Musculoskeletal shoulder pathology includes: frozen shoulder, rotator cuff pathology, and glenohumeral and acromioclavicular joint osteoarthritis. Pain is frequently caused through falls and degenerative changes in both the rotator cuff and glenohumeral joint, particularly in elderly patients. Whereas exercise has been seen to be a highly effective treatment method for these conditions,27 - 29 identification of factors associated with sedentary lifestyles have been made in regards to increased risk of shoulder pathology.30 In a large cross-sectional study assessing associations of lifestyle factors and metabolic factors with shoulder pain and rotator cuff tendon pathology, associations of abdominal obesity and smoking in male and females were clear.
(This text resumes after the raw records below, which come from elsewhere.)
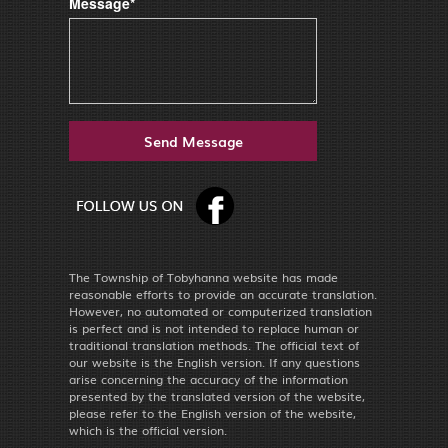
Message*
The Township of Tobyhanna website has made
reasonable efforts to provide an accurate translation.
However, no automated or computerized translation
is perfect and is not intended to replace human or
traditional translation methods. The official text of
our website is the English version. If any questions
arise concerning the accuracy of the information
presented by the translated version of the website,
please refer to the English version of the website,
which is the official version.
Thus, it could be concluded that non-traumatic shoulder pain incidence is affected by sedentary lifestyles and decreased physical inactivity and to affect this, lifestyle changes regarding physical activity and combatting sedentary lifestyles would be of benefit.
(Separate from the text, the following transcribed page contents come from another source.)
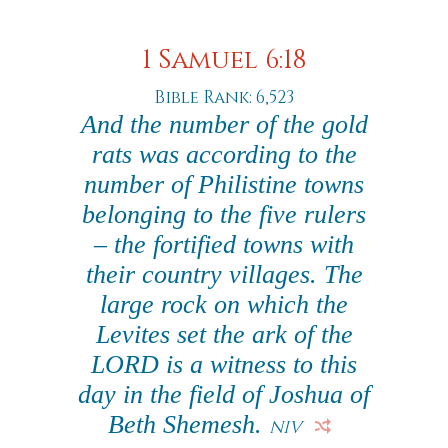
1 Samuel 6:18
Bible Rank: 6,523
And the number of the gold
rats was according to the
number of Philistine towns
belonging to the five rulers
– the fortified towns with
their country villages. The
large rock on which the
Levites set the ark of the
LORD is a witness to this
day in the field of Joshua of
Beth Shemesh.
NIV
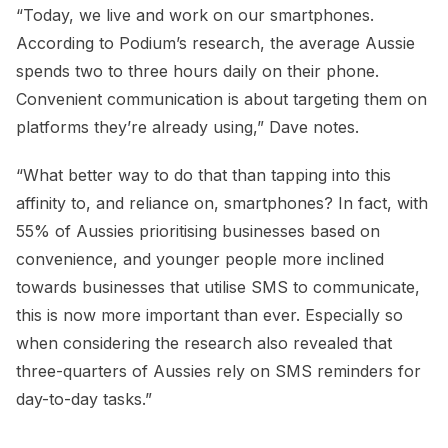
“Today, we live and work on our smartphones.
According to Podium’s research, the average Aussie
spends two to three hours daily on their phone.
Convenient communication is about targeting them on
platforms they’re already using,” Dave notes.
“What better way to do that than tapping into this
affinity to, and reliance on, smartphones? In fact, with
55% of Aussies prioritising businesses based on
convenience, and younger people more inclined
towards businesses that utilise SMS to communicate,
this is now more important than ever. Especially so
when considering the research also revealed that
three-quarters of Aussies rely on SMS reminders for
day-to-day tasks.”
Key message: Physical activity is an important part of prevention and management of musculoskeletal disorders. In addition, specific exercises may be important from a qualified professional.

Consider: Auditing your sedentary patients to see if they have been offered any physical activity advice.

Benefits for GPs and teams: Reduced appointments and pain relief prescriptions.

Useful resources:

The Chartered Society of Physiotherapists has postcards to buy and a free pdf download for desk workers or even self use! http://www.csp.org.uk/publications/do-you-sit-desk-all-day

A fun 4-minute cartoon video on You Tube entitled – ‘Let’s Make our Day Harder’ may help shift sedentary behaviour and be motivational for some patients.

A sitting poster from the Washington Post, display it in offices!